Data to process Start Marker

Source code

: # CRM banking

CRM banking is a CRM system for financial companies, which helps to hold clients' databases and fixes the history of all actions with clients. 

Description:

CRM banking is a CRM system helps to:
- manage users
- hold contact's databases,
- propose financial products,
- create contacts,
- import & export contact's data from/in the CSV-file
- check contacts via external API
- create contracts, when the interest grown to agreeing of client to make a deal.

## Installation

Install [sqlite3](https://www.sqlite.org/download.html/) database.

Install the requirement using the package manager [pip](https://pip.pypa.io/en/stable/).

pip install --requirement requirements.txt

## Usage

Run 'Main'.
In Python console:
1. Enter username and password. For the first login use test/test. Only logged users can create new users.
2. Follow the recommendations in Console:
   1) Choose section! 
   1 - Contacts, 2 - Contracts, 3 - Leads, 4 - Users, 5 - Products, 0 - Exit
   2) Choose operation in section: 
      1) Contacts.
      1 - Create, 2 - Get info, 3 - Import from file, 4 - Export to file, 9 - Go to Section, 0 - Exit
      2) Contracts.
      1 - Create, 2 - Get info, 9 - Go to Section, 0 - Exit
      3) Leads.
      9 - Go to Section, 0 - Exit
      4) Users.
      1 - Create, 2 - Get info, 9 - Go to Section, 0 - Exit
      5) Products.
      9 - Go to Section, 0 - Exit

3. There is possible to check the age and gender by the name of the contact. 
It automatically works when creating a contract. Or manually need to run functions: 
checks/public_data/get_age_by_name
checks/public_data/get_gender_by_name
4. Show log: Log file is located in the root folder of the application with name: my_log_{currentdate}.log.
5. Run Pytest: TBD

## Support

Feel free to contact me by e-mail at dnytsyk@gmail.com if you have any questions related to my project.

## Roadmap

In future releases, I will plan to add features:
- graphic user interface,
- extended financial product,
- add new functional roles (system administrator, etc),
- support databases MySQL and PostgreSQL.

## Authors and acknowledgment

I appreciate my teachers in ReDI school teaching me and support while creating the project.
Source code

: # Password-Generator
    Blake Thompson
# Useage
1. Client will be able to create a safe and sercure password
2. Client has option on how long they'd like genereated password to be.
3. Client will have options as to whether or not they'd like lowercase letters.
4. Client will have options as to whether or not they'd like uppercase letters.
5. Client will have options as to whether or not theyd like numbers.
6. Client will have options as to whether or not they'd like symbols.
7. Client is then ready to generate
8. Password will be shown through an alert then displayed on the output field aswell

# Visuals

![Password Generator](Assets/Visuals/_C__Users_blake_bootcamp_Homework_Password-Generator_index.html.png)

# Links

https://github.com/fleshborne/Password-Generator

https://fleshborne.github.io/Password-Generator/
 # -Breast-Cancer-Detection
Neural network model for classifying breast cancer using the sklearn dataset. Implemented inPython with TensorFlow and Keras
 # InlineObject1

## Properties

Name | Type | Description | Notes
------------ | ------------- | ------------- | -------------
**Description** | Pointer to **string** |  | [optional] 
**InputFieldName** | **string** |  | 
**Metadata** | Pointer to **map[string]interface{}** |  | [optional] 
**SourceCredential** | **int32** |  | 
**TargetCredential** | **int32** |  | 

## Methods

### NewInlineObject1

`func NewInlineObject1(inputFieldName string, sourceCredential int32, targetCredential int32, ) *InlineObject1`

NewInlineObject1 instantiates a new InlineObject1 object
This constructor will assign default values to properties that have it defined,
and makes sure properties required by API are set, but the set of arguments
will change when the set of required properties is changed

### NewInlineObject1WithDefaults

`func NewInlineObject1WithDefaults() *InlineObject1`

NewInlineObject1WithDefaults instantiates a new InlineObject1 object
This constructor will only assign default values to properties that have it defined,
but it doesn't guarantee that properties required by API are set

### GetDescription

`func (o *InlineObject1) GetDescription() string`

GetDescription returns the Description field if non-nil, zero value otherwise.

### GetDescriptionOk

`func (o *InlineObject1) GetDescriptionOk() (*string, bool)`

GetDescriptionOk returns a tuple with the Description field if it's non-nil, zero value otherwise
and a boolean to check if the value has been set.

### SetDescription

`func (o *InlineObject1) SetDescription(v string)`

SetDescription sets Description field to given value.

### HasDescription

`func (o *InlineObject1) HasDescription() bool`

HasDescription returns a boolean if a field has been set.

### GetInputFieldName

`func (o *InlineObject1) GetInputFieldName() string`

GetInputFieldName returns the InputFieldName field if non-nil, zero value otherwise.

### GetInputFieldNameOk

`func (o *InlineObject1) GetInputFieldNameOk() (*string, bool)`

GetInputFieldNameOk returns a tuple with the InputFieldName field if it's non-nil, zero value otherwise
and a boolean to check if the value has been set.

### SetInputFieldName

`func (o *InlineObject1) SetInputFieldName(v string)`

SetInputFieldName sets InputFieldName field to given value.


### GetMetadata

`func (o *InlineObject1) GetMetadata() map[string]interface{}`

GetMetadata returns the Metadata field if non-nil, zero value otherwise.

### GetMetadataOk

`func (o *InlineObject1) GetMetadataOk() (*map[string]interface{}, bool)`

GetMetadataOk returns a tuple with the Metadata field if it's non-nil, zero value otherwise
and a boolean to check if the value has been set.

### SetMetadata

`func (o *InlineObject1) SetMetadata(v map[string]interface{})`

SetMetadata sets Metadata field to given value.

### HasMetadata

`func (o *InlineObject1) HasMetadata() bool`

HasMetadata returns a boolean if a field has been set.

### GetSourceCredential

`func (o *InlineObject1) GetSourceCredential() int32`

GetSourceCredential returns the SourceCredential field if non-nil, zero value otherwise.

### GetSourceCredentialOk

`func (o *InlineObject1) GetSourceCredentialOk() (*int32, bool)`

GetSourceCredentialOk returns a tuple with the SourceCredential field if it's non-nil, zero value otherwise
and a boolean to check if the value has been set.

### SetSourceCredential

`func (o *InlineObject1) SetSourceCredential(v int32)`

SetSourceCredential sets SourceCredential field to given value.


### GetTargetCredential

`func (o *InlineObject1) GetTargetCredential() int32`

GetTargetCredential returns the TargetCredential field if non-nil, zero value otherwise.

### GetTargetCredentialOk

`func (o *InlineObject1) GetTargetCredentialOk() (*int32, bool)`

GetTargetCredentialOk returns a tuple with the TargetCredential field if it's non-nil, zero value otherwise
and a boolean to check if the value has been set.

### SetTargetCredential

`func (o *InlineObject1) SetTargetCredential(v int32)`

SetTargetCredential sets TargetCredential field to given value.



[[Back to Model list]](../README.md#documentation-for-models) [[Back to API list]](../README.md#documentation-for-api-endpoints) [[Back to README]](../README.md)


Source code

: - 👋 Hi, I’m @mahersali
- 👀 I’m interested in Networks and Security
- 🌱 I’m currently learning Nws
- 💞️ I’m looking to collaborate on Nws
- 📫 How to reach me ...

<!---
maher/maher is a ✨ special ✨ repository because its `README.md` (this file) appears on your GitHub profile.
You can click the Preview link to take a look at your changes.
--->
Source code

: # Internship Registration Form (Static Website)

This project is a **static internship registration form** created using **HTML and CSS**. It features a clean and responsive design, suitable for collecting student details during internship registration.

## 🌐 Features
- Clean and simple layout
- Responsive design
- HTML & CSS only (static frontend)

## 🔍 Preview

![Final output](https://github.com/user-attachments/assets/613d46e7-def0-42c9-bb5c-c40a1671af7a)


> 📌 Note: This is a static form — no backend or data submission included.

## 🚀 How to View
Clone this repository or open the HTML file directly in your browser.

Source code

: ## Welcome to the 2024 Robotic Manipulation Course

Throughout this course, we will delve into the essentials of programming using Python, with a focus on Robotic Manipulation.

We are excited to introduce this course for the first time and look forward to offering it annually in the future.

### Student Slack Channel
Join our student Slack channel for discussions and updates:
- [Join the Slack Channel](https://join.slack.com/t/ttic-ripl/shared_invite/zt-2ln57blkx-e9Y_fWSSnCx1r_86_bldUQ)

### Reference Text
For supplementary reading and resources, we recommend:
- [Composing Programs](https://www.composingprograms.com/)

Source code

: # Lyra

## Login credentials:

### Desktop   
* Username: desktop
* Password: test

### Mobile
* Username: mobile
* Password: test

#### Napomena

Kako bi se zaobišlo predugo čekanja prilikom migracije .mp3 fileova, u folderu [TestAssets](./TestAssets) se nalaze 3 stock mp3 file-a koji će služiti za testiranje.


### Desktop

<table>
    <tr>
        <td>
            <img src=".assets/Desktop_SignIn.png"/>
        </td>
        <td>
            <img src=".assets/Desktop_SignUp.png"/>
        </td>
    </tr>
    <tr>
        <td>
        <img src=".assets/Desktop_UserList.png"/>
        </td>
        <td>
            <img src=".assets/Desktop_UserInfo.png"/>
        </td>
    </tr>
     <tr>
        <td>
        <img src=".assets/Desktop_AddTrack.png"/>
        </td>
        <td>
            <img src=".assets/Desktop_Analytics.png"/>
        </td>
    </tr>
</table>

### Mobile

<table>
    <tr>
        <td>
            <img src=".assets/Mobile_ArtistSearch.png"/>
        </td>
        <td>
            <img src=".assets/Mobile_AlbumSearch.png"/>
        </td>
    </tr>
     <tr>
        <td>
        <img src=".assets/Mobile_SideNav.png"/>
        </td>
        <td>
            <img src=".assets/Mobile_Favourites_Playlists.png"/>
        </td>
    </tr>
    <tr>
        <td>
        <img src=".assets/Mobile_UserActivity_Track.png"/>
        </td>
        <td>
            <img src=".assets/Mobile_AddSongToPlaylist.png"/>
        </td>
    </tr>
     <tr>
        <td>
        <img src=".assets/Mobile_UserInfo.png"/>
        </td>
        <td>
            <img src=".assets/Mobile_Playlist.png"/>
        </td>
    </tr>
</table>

Data to process End Marker

Description of the task: From the records above, transcribe without alteration every line from the one with "and makes sure" to the one with "(o *InlineObject1) HasDescription()", inclusive.

Answer for this exercise:
and makes sure properties required by API are set, but the set of arguments
will change when the set of required properties is changed

### NewInlineObject1WithDefaults

`func NewInlineObject1WithDefaults() *InlineObject1`

NewInlineObject1WithDefaults instantiates a new InlineObject1 object
This constructor will only assign default values to properties that have it defined,
but it doesn't guarantee that properties required by API are set

### GetDescription

`func (o *InlineObject1) GetDescription() string`

GetDescription returns the Description field if non-nil, zero value otherwise.

### GetDescriptionOk

`func (o *InlineObject1) GetDescriptionOk() (*string, bool)`

GetDescriptionOk returns a tuple with the Description field if it's non-nil, zero value otherwise
and a boolean to check if the value has been set.

### SetDescription

`func (o *InlineObject1) SetDescription(v string)`

SetDescription sets Description field to given value.

### HasDescription

`func (o *InlineObject1) HasDescription() bool`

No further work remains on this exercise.